Die therapeutischen Bemühungen der Klägerin durch Training in einem Sportpark und krankengymnastische Übungen können das Fehlen einer adäquaten ärztlichen bzw. schmerztherapeutischen (Mit-)Behandlung nicht ersetzen. Damit sind angesichts der schlüssigen Erkenntnisse der Rentengutachter zur Berentung führende Leistungseinschränkungen nicht darzutun. Das gilt auch für die von der Klägerin (allgemein an Hand des Beipackzettels) angeführten Nebenwirkungen eines von ihr eingenommenen Schmerzmittels (wie kein Autofahren bzw. Bedienen von Maschinen). Abgesehen davon, dass die Medikation auch nach Auffassung des Gutachters D. den therapeutischen Erfordernissen nicht entspricht und ggf. entsprechend geändert werden müsste, könnten daraus – sofern solche Wirkungen auch bei der Klägerin festzustellen wären – allenfalls qualitative, aber keine rentenberechtigenden (quantitativen) Leistungseinschränkungen folgen.

Die Klägerin kann die ihr noch möglichen leichten Tätigkeiten auch unter den üblichen Bedingungen des allgemeinen Arbeitsmarkts verrichten. Insbesondere sind vermehrte Arbeitspausen nicht notwendig. Das geht ebenfalls überzeugend aus dem Gutachten des Dr. E. hervor. Auch der Gutachter D. hat anderes letztendlich nicht angenommen. Die vor allem von behandelnden Ärzten (etwa Dr. M., Attest vom 2.3.2009, auch Bericht der R. M. vom 23.11.2009) postulierte Notwendigkeit von (über die üblichen Pausen oder Verteilzeiten hinausgehenden) Arbeitsunterbrechungen beruht wesentlich auf subjektiven Angaben der Klägerin und ist durch entsprechende Befunde nicht gestützt. Der Terminplan der Klägerin zur Absolvierung ihres Trainings im Sportpark oder ihrer gymnastischen Übungen kann das Ausüben einer Erwerbstätigkeit mit der Folge der Berentung nicht ausschließen. Schließlich ist auch für eine sozialmedizinisch beachtliche Einschränkung der Wegefähigkeit, wie Dr. E. an Hand der erhobenen Befunde (vor allem regelrechtes Gangbild ohne Schonhinken) überzeugend festgestellt hat - nichts ersichtlich. Dass – so der Gutachter D. - wegen der Rückenschmerzen eine endgradige Einschränkung der Gehfähigkeit vorliegen soll, ist hierfür nicht von Belang.

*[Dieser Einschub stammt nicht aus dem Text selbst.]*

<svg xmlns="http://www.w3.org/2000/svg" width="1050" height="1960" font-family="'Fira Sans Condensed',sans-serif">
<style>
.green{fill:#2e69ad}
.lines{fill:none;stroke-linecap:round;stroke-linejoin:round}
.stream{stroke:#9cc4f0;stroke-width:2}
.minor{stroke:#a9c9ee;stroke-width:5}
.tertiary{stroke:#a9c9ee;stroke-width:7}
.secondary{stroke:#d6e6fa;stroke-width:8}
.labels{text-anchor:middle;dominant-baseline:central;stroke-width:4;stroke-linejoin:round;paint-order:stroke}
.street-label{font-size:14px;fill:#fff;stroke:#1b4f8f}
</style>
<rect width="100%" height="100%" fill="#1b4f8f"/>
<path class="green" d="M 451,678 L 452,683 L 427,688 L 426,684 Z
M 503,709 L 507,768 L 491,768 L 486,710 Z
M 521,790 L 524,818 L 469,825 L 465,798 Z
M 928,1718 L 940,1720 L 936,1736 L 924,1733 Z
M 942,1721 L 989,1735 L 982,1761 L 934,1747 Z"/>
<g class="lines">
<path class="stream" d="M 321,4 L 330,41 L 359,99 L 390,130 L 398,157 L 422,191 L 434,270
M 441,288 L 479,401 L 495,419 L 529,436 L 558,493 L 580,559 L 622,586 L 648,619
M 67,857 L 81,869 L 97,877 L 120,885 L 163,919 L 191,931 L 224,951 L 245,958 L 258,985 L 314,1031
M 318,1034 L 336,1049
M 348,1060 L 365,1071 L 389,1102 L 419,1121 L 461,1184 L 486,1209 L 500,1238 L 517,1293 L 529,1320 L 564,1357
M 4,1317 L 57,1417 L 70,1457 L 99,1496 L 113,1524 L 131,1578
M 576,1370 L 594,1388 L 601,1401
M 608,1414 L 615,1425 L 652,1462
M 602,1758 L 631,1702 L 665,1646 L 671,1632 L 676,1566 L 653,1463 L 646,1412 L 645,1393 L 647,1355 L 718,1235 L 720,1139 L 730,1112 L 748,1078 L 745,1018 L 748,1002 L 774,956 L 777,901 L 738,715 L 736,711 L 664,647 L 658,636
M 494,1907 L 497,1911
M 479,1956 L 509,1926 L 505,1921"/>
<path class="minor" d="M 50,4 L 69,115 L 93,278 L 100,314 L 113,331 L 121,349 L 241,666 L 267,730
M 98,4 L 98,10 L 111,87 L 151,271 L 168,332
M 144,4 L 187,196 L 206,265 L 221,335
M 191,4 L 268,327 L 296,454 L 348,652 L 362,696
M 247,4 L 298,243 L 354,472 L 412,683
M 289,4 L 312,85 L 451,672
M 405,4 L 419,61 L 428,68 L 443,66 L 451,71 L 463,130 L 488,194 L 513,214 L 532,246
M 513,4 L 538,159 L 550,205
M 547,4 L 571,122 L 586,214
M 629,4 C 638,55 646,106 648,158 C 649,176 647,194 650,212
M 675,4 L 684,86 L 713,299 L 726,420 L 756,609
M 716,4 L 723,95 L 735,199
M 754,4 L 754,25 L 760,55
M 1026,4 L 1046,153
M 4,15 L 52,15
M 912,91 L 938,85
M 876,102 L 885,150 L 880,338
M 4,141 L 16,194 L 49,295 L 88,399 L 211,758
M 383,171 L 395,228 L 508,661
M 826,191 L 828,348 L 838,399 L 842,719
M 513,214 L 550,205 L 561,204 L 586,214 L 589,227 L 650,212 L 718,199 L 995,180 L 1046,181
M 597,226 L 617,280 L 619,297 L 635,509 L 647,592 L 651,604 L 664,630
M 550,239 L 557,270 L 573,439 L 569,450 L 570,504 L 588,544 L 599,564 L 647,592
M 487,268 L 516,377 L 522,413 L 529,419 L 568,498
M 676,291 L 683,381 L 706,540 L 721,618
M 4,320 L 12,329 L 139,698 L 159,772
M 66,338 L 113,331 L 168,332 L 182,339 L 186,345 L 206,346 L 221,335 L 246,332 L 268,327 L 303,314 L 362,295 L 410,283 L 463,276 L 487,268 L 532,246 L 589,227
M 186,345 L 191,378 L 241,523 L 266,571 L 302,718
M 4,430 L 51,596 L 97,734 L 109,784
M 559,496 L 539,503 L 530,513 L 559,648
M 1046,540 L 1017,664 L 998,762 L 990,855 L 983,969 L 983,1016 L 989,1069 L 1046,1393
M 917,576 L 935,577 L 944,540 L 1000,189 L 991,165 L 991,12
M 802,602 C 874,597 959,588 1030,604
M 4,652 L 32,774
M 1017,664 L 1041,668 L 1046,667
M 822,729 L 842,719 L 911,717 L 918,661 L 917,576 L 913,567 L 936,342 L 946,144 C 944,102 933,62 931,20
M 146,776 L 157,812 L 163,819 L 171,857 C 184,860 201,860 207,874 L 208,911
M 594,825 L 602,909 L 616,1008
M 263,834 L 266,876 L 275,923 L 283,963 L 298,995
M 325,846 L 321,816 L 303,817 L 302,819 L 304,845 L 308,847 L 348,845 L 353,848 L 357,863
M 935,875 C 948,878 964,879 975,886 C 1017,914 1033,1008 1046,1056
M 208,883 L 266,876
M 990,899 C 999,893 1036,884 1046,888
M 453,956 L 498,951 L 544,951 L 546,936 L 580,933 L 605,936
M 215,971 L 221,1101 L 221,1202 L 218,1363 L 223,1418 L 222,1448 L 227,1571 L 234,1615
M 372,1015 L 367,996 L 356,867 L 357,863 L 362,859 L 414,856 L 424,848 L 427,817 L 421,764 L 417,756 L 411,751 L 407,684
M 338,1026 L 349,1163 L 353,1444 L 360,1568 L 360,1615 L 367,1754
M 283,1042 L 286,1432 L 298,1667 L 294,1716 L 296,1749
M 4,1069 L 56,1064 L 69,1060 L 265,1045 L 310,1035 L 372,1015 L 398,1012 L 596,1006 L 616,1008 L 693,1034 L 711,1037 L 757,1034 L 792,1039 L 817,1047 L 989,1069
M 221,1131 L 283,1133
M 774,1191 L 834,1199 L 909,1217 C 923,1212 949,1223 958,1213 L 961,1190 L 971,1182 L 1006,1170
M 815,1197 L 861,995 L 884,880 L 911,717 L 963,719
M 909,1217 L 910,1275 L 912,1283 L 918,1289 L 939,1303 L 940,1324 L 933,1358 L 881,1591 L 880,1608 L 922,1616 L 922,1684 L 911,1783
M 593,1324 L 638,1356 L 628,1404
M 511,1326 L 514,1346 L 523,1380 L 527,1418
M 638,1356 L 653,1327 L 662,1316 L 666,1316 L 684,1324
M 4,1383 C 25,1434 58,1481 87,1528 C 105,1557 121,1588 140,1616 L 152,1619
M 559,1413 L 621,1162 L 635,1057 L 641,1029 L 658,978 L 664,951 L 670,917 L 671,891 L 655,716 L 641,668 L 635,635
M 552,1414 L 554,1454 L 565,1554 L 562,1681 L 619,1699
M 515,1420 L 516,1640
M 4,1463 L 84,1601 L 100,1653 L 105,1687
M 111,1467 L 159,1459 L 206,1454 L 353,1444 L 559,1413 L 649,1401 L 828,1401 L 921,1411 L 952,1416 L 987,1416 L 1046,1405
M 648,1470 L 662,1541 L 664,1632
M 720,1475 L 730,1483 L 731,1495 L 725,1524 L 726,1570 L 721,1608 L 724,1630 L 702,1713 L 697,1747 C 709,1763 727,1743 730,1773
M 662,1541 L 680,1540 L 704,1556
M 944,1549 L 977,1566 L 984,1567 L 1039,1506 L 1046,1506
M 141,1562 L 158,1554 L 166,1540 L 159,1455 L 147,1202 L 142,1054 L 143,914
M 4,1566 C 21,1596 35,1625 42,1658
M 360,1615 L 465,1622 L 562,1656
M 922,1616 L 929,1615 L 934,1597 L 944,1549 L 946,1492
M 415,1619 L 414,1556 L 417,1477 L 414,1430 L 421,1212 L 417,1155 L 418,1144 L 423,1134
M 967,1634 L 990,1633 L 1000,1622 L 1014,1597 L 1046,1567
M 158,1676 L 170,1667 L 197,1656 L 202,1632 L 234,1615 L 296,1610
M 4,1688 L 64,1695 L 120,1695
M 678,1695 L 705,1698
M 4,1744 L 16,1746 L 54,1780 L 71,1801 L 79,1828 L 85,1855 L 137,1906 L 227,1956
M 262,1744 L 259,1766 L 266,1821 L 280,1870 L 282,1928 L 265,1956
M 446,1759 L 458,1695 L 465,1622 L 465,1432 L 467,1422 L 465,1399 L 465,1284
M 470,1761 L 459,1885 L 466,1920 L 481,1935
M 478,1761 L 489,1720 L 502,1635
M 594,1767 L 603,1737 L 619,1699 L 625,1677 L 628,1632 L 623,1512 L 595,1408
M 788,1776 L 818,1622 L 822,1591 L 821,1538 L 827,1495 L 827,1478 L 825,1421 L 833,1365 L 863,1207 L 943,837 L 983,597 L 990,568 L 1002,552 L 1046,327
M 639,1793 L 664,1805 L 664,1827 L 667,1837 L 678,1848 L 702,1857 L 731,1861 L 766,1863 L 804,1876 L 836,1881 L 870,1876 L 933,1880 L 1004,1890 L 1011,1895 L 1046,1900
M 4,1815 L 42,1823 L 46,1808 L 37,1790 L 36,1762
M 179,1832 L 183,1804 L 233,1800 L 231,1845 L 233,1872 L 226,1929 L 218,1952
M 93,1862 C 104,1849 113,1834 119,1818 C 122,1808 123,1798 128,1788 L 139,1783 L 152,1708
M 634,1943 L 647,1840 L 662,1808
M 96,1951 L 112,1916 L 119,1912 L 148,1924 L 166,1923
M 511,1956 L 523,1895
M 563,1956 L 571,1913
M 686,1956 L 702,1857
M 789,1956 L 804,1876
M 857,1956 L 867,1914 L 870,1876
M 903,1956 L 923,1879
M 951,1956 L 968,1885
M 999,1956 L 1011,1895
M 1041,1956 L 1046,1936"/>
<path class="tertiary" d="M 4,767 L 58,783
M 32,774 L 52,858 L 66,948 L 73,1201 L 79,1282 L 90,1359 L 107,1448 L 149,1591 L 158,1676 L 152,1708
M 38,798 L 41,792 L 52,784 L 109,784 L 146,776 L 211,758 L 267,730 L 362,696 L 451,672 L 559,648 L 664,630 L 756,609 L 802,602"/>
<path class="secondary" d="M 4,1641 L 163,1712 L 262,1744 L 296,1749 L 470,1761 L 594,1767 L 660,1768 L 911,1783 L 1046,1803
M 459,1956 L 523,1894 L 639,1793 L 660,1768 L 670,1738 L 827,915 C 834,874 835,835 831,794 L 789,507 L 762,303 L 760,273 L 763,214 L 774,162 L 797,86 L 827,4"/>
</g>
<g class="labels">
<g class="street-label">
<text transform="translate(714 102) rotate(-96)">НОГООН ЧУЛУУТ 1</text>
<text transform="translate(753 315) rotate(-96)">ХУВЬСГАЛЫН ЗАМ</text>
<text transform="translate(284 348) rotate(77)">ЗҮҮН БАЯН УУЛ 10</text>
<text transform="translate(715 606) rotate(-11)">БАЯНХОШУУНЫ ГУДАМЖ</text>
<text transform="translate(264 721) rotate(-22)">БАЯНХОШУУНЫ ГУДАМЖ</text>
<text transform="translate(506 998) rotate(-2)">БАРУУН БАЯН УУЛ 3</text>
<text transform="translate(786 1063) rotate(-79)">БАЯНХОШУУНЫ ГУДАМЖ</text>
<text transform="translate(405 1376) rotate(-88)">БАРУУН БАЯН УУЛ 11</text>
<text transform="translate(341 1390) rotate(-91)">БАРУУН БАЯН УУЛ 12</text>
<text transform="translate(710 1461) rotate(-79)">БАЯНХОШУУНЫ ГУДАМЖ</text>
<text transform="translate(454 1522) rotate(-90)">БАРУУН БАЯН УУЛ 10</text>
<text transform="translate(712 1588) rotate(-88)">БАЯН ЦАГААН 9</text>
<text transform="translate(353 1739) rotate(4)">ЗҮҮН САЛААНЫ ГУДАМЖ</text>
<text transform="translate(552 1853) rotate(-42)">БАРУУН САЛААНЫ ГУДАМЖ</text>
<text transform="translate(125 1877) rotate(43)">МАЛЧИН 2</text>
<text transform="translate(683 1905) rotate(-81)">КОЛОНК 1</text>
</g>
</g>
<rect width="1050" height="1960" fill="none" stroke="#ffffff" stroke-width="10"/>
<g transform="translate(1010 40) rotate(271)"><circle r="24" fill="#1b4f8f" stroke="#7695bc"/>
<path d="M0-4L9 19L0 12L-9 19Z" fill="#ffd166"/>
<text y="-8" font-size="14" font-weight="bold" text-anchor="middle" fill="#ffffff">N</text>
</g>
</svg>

Die von der Klägerin angeführten Kernspindiagnosen sind in der sozialmedizinischen Begutachtung vor allem durch Dr. E. gewürdigt worden. Für die Gewährung von Erwerbsminderungsrente sind im Übrigen nicht Diagnosen, sondern (rentenrechtlich beachtliche) Leistungseinschränkungen maßgeblich.

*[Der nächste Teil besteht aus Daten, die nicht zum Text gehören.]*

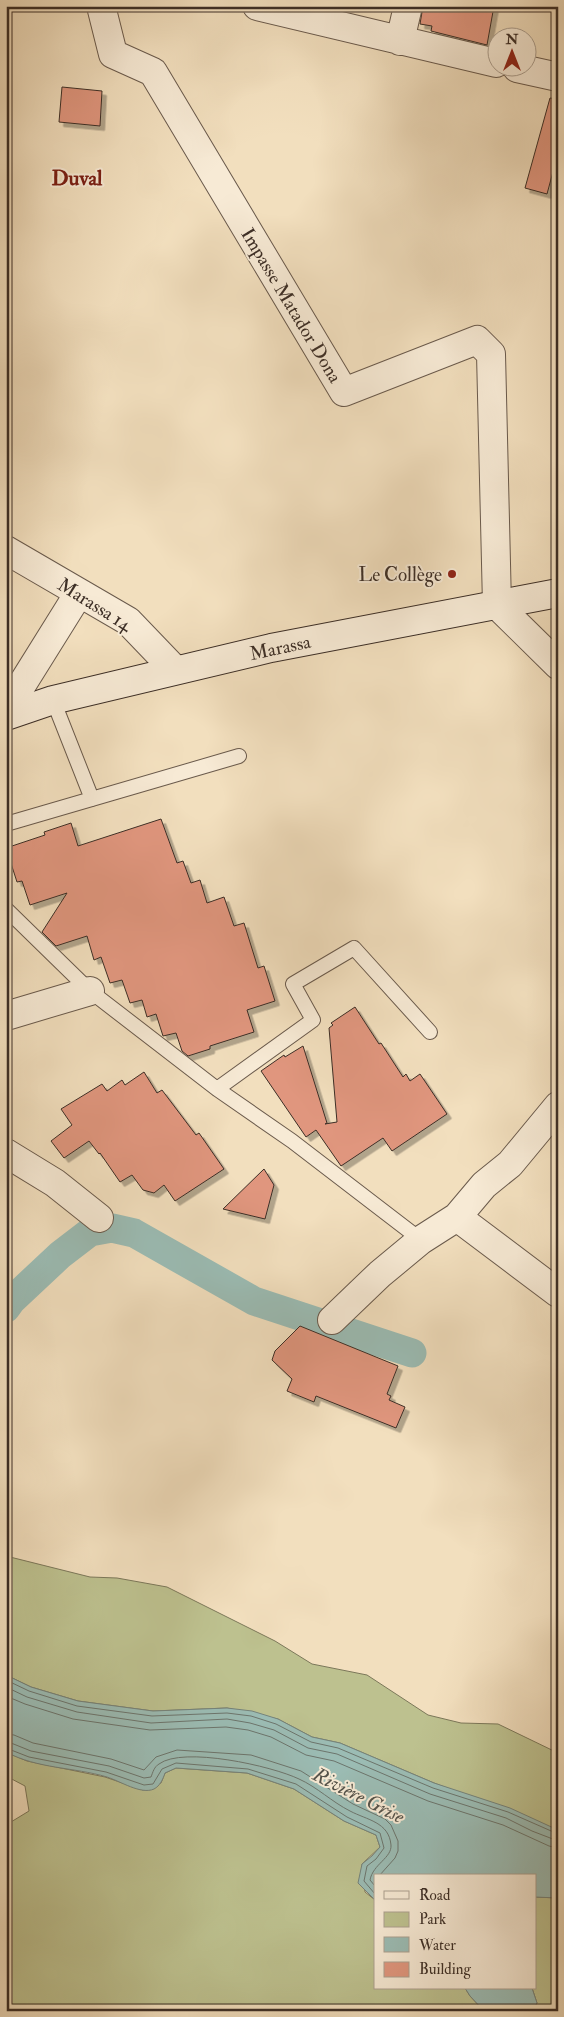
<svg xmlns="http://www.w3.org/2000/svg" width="564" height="2017" viewBox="0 0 564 2017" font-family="'IM FELL Double Pica',serif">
<defs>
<filter id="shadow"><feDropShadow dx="4.5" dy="4.5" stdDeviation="0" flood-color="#0004"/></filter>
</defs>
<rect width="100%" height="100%" fill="#f2dfbe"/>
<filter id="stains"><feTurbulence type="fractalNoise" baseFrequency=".004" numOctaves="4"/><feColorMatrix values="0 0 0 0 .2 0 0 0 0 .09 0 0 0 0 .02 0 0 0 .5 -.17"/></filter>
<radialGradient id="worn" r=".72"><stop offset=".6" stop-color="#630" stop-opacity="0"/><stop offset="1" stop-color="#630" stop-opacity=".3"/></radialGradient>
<path fill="#bdc18f" stroke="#7c785a" d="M 6,1556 L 90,1577 L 117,1578 L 167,1587 L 275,1641 L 312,1664 L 367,1675 L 428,1715 L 461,1723 L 498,1724 L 558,1753 L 558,1830 L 434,1783 L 340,1743 L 312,1737 L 278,1719 L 227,1708 L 153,1711 L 78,1701 L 31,1687 L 6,1675 Z
M 6,1752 L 27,1761 L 105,1777 L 143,1790 L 161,1783 L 165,1773 L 176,1768 L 247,1773 L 294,1789 L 344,1821 L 376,1835 L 380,1847 L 362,1864 L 365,1892 L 375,1900 L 375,1988 L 465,1988 L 470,1996 L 484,2011 L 6,2011 L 6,1825 L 29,1811 L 25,1786 L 6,1776 Z
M 535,1897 L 558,1898 L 558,2011 L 532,2011 L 537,2003 L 532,1988 L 535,1988 Z"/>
<path fill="#9bbcb4" stroke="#75837b" d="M 6,1675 L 31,1687 L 78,1701 L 153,1711 L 227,1708 L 252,1711 L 278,1719 L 312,1737 L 340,1743 L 434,1783 L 510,1808 L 558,1830 L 558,1898 L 535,1897 L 535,1876 L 375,1876 L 375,1900 L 358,1883 L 362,1864 L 372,1856 L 380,1847 L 376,1835 L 344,1821 L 294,1789 L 247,1773 L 176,1768 L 165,1773 C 163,1779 160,1786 154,1789 C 141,1795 120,1781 107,1777 C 73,1767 38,1769 6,1752 Z
M 465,1988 L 532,1988 L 537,2003 L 532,2011 L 484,2011 L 470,1996 Z"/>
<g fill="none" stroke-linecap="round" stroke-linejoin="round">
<path stroke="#6c756d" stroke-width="1" d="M 6,1680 L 29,1691 L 77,1706 L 152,1716 L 227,1713 L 251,1716 L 276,1724 L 311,1742 L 338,1748 L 433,1788 L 508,1812 L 558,1834
M 6,1687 L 27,1697 L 77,1712 L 151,1723 L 227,1719 L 250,1723 L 274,1730 L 308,1748 L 337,1754 L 430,1794 L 506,1818 L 532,1831 L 558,1841
M 6,1696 L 25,1704 L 73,1719 L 150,1730 L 226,1727 L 248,1730 L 271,1737 L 306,1755 L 334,1761 L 428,1801 L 503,1825 L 549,1846 L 558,1848
M 6,1734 L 14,1735 L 33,1743 L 111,1759 L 144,1770 L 156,1757 L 177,1750 L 251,1755 L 301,1771 L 353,1804 L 385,1819 L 391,1825 L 398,1841 L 398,1851 L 395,1858 L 379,1876
M 6,1741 L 31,1751 L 109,1766 L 144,1778 L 151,1777 C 153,1772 154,1767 159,1764 C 183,1746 272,1766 299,1779 C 317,1787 332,1802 350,1811 C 367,1820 389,1822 391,1845 C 392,1858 373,1864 370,1880 L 375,1886
M 6,1748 L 29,1757 L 106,1772 L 144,1785 L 153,1784 L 162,1769 L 176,1763 L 248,1769 L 296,1784 L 347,1817 L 380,1833 L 384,1848 L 376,1859 L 367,1866 L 364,1881 L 375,1894"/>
<path stroke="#9bbcb4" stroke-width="29" d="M 6,1308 L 11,1301 L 60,1255 L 90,1232 L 112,1228 L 134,1233 L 254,1301 L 412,1353"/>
</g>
<path fill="#e0967e" stroke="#3c2e26" filter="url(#shadow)" d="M 423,6 L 494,6 L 487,45 L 431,31 L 432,26 L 420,24 Z
M 62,87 L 102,91 L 100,126 L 59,122 Z
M 550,98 L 558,99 L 558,153 L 547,194 L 525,188 Z
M 161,819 L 177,863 L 183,861 L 191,883 L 200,880 L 207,903 L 224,897 L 234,926 L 244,923 L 258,968 L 264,966 L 275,1001 L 247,1010 L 254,1032 L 210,1046 L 210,1049 L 188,1056 L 182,1051 L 176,1033 L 163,1036 L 156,1014 L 147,1017 L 142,1000 L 130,1003 L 122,980 L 110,983 L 101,957 L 94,960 L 87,936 L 56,946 L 42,932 L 67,893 L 30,905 L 22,881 L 17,882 L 6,848 L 45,835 L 44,832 L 71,823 L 78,846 Z
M 355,1007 L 379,1044 L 381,1043 L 403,1077 L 406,1074 L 410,1081 L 420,1074 L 447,1114 L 392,1151 L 383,1138 L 341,1166 L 316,1130 L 306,1137 L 261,1071 L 284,1055 L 285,1057 L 303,1046 L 327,1123 L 325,1124 L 337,1122 L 329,1028 L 333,1025 L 331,1023 Z
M 144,1072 L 157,1093 L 162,1090 L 196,1135 L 199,1133 L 224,1169 L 175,1201 L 164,1185 L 154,1193 L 143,1190 L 132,1175 L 120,1182 L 100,1153 L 99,1154 L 89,1141 L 64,1158 L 51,1141 L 72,1125 L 61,1109 L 102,1084 L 107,1091 L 122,1080 L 125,1085 Z
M 264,1169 L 274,1185 L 265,1219 L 223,1209 Z
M 300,1326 L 398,1366 L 387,1394 L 391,1396 L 389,1400 L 405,1407 L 396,1428 L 316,1396 L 314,1402 L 287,1391 L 292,1379 L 272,1360 L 275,1351 Z"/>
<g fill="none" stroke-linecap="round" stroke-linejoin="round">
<defs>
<path id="service" d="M 53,700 L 92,799
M 6,824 L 239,756
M 6,909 L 90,991 L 217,1089 L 292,1141 L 421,1240
M 217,1089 L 313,1020 L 293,984 L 354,948 L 430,1032"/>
<path id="minor" d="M 101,6 L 113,54 L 153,72 L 344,392 L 477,340 L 491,354 L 497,605 L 558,665
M 257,6 L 496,63
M 400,41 L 408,6
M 517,68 L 558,77
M 6,550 L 128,621 L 175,670
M 6,710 L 79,593
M 6,1016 L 90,991
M 558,1106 L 510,1164 L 484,1185 L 457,1217 L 558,1293
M 6,1153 L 55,1183 L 99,1218
M 332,1320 L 380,1274 L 421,1240 L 457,1217"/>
<path id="secondary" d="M 6,716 L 53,700 L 271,648 L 558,593"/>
</defs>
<use href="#service" stroke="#6a5a4c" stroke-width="16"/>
<use href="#minor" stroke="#6a5a4c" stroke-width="30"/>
<use href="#secondary" stroke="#3c2e26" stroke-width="30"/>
<use href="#service" stroke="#f7ead5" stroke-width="14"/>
<use href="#minor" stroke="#f7ead5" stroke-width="28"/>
<use href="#secondary" stroke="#f7ead5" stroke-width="28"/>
</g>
<circle fill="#8f2418" stroke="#f7ead5" stroke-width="2" cx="452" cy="574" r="5"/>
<g text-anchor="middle" stroke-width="4" stroke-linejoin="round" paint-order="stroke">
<g font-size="19" fill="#3c2e26" stroke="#f7ead5">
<text transform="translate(292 305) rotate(59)" y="7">Impasse Matador Dona</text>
<text transform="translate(95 604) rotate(32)" y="7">Marassa 14</text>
<text transform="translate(280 647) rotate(-12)" y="7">Marassa</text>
</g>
<g font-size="19" fill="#3c2e26" stroke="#f7ead5" text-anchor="end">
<text x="442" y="581">Le Collège</text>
</g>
<g font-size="20" font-style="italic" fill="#54524a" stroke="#f7ead5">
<text transform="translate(359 1795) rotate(27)" y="7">Rivière Grise</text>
</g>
<g font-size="21" font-weight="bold" fill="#7a1f14" stroke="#f7ead5">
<text x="77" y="185">Duval</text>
</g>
</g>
<rect width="564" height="2017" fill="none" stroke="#f2dfbe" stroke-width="25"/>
<rect x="8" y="8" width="549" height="2002" fill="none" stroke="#3c2e26" stroke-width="2.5"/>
<rect x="12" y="12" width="539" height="1992" fill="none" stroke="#3c2e26"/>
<rect x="374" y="1874" width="162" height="115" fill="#f7ead5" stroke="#ac9f8f"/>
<rect x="384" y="1891" width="25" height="8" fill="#f7ead5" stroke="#ac9f8f"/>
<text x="419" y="1900" font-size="15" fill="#3c2e26">Road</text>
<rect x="384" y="1912" width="25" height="15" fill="#bdc18f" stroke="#ac9f8f"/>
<text x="419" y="1924" font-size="15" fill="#3c2e26">Park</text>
<rect x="384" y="1937" width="25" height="15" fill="#9bbcb4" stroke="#ac9f8f"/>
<text x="419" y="1950" font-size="15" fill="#3c2e26">Water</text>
<rect x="384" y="1962" width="25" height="15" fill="#e0967e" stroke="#ac9f8f"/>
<text x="419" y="1974" font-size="15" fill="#3c2e26">Building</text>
<g transform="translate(512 52)"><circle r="24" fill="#f7ead5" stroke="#ac9f8f"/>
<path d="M0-4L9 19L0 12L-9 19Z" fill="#8f2418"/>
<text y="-8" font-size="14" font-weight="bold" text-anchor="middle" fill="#3c2e26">N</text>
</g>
<rect width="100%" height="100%" filter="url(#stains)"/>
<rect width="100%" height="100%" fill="url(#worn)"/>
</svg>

Angesichts der vorliegenden Gutachten und Arztberichte drängen sich dem Senat weitere Ermittlungen, insbesondere weitere Begutachtungen, nicht auf. Das gilt auch für die Erhebung eines Gutachtens auf neurologisch-psychiatrischem Fachgebiet. Hierfür besteht nach dem Gesagten schon mangels einschlägiger Befunde keine Veranlassung.

Das Sozialgericht hat die Klage zu Recht abgewiesen, weshalb die Berufung der Klägerin keinen Erfolg haben kann. Hierauf und auf § 193 SGG beruht die Kostenentscheidung.

Gründe für die Zulassung der Revision bestehen nicht (§ 160 Abs. 2 SGG).